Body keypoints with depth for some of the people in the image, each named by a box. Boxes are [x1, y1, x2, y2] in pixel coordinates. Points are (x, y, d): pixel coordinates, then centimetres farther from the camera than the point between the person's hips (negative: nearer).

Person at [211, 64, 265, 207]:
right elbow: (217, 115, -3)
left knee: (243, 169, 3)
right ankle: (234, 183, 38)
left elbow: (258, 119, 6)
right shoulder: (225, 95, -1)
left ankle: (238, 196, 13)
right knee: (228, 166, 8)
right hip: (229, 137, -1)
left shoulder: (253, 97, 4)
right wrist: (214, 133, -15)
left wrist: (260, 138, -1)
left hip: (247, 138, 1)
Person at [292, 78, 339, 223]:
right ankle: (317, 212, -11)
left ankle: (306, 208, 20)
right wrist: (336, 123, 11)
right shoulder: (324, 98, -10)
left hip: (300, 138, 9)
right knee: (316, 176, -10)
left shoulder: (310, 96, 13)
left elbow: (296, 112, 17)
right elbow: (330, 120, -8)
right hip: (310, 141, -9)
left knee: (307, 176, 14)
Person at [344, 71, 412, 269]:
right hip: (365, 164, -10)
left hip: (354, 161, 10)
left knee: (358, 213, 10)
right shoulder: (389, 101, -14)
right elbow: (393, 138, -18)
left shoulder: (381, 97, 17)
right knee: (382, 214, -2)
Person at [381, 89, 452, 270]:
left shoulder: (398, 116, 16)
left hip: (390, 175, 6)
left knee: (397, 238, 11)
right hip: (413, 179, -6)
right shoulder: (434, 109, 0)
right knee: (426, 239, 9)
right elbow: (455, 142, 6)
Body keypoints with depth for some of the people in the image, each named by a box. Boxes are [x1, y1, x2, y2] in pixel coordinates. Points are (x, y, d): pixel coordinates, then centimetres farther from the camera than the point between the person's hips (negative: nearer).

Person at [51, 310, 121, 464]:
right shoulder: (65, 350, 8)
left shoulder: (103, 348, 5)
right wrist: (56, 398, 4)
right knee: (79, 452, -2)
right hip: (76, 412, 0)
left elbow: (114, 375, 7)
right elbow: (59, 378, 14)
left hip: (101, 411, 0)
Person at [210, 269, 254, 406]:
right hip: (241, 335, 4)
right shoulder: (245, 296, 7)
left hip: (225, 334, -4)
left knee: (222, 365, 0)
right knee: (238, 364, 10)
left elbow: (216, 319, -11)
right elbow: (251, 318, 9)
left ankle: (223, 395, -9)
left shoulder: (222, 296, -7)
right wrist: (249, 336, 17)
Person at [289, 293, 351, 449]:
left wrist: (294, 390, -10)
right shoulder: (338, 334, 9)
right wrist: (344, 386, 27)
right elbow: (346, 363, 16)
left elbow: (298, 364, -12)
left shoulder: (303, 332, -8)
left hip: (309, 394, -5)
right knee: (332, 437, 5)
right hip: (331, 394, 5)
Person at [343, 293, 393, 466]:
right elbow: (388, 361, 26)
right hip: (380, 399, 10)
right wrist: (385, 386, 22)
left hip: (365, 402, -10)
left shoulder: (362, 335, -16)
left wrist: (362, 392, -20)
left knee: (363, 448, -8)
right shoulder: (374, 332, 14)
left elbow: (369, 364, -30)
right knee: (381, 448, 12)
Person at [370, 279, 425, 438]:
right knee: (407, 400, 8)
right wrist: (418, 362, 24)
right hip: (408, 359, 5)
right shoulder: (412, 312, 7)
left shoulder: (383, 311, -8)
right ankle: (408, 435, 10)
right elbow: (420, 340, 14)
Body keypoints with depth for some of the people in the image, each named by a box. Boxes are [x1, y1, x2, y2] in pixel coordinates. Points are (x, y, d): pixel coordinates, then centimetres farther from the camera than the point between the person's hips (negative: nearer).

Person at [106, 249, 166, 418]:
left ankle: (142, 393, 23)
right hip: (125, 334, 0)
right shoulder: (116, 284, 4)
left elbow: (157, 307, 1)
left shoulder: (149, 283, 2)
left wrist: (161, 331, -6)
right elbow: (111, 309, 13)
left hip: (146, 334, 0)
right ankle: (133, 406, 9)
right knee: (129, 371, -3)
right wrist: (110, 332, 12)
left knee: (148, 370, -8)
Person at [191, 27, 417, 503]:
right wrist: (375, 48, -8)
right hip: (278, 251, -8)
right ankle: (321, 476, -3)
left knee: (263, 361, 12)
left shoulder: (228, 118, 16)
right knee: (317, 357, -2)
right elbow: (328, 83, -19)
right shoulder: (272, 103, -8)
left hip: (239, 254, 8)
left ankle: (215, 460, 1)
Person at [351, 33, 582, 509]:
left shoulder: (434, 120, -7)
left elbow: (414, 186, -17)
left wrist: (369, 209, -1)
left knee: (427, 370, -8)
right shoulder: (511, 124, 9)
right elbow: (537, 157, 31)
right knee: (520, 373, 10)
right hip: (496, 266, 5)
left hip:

#### Required action:
Write out the records above exactly as given.

#### Response box:
Body keypoints with depth for some of the people in the image, each named by a box. Boxes are [x1, y1, x2, y2] in pixel coordinates. Points are (x, y, d): pixel coordinates, then centimetres farther from the camera than the point between the person's hips (negative: nearer).

Person at [211, 64, 265, 207]:
right elbow: (217, 115, -3)
left knee: (243, 169, 3)
right ankle: (234, 183, 38)
left elbow: (258, 119, 6)
right shoulder: (225, 95, -1)
left ankle: (238, 196, 13)
right knee: (228, 166, 8)
right hip: (229, 137, -1)
left shoulder: (253, 97, 4)
right wrist: (214, 133, -15)
left wrist: (260, 138, -1)
left hip: (247, 138, 1)
Person at [292, 78, 339, 223]:
right ankle: (317, 212, -11)
left ankle: (306, 208, 20)
right wrist: (336, 123, 11)
right shoulder: (324, 98, -10)
left hip: (300, 138, 9)
right knee: (316, 176, -10)
left shoulder: (310, 96, 13)
left elbow: (296, 112, 17)
right elbow: (330, 120, -8)
right hip: (310, 141, -9)
left knee: (307, 176, 14)
Person at [344, 71, 412, 269]:
right hip: (365, 164, -10)
left hip: (354, 161, 10)
left knee: (358, 213, 10)
right shoulder: (389, 101, -14)
right elbow: (393, 138, -18)
left shoulder: (381, 97, 17)
right knee: (382, 214, -2)
Person at [381, 89, 452, 270]:
left shoulder: (398, 116, 16)
left hip: (390, 175, 6)
left knee: (397, 238, 11)
right hip: (413, 179, -6)
right shoulder: (434, 109, 0)
right knee: (426, 239, 9)
right elbow: (455, 142, 6)
Body keypoints with depth for some of the people in the image, each named by a box. Boxes are [x1, y1, x2, y2] in pixel coordinates. Points are (x, y, d): pixel coordinates, then centimetres farther from the camera than the point between the person's hips (negative: nearer).

Person at [51, 310, 121, 464]:
right shoulder: (65, 350, 8)
left shoulder: (103, 348, 5)
right wrist: (56, 398, 4)
right knee: (79, 452, -2)
right hip: (76, 412, 0)
left elbow: (114, 375, 7)
right elbow: (59, 378, 14)
left hip: (101, 411, 0)
Person at [210, 269, 254, 406]:
right hip: (241, 335, 4)
right shoulder: (245, 296, 7)
left hip: (225, 334, -4)
left knee: (222, 365, 0)
right knee: (238, 364, 10)
left elbow: (216, 319, -11)
right elbow: (251, 318, 9)
left ankle: (223, 395, -9)
left shoulder: (222, 296, -7)
right wrist: (249, 336, 17)
Person at [289, 293, 351, 449]:
left wrist: (294, 390, -10)
right shoulder: (338, 334, 9)
right wrist: (344, 386, 27)
right elbow: (346, 363, 16)
left elbow: (298, 364, -12)
left shoulder: (303, 332, -8)
left hip: (309, 394, -5)
right knee: (332, 437, 5)
right hip: (331, 394, 5)
Person at [343, 293, 393, 466]:
right elbow: (388, 361, 26)
right hip: (380, 399, 10)
right wrist: (385, 386, 22)
left hip: (365, 402, -10)
left shoulder: (362, 335, -16)
left wrist: (362, 392, -20)
left knee: (363, 448, -8)
right shoulder: (374, 332, 14)
left elbow: (369, 364, -30)
right knee: (381, 448, 12)
Person at [370, 279, 425, 438]:
right knee: (407, 400, 8)
right wrist: (418, 362, 24)
right hip: (408, 359, 5)
right shoulder: (412, 312, 7)
left shoulder: (383, 311, -8)
right ankle: (408, 435, 10)
right elbow: (420, 340, 14)
Body keypoints with depth for some of the people in the image, each named by a box. Boxes are [x1, y1, x2, y2] in pixel coordinates. Points are (x, y, d): pixel coordinates, then centimetres farther from the camera than the point between the person's hips (negative: nearer).

Person at [106, 249, 166, 418]:
left ankle: (142, 393, 23)
right hip: (125, 334, 0)
right shoulder: (116, 284, 4)
left elbow: (157, 307, 1)
left shoulder: (149, 283, 2)
left wrist: (161, 331, -6)
right elbow: (111, 309, 13)
left hip: (146, 334, 0)
right ankle: (133, 406, 9)
right knee: (129, 371, -3)
right wrist: (110, 332, 12)
left knee: (148, 370, -8)
Person at [191, 27, 417, 503]:
right wrist: (375, 48, -8)
right hip: (278, 251, -8)
right ankle: (321, 476, -3)
left knee: (263, 361, 12)
left shoulder: (228, 118, 16)
right knee: (317, 357, -2)
right elbow: (328, 83, -19)
right shoulder: (272, 103, -8)
left hip: (239, 254, 8)
left ankle: (215, 460, 1)
Person at [351, 33, 582, 509]:
left shoulder: (434, 120, -7)
left elbow: (414, 186, -17)
left wrist: (369, 209, -1)
left knee: (427, 370, -8)
right shoulder: (511, 124, 9)
right elbow: (537, 157, 31)
right knee: (520, 373, 10)
right hip: (496, 266, 5)
left hip:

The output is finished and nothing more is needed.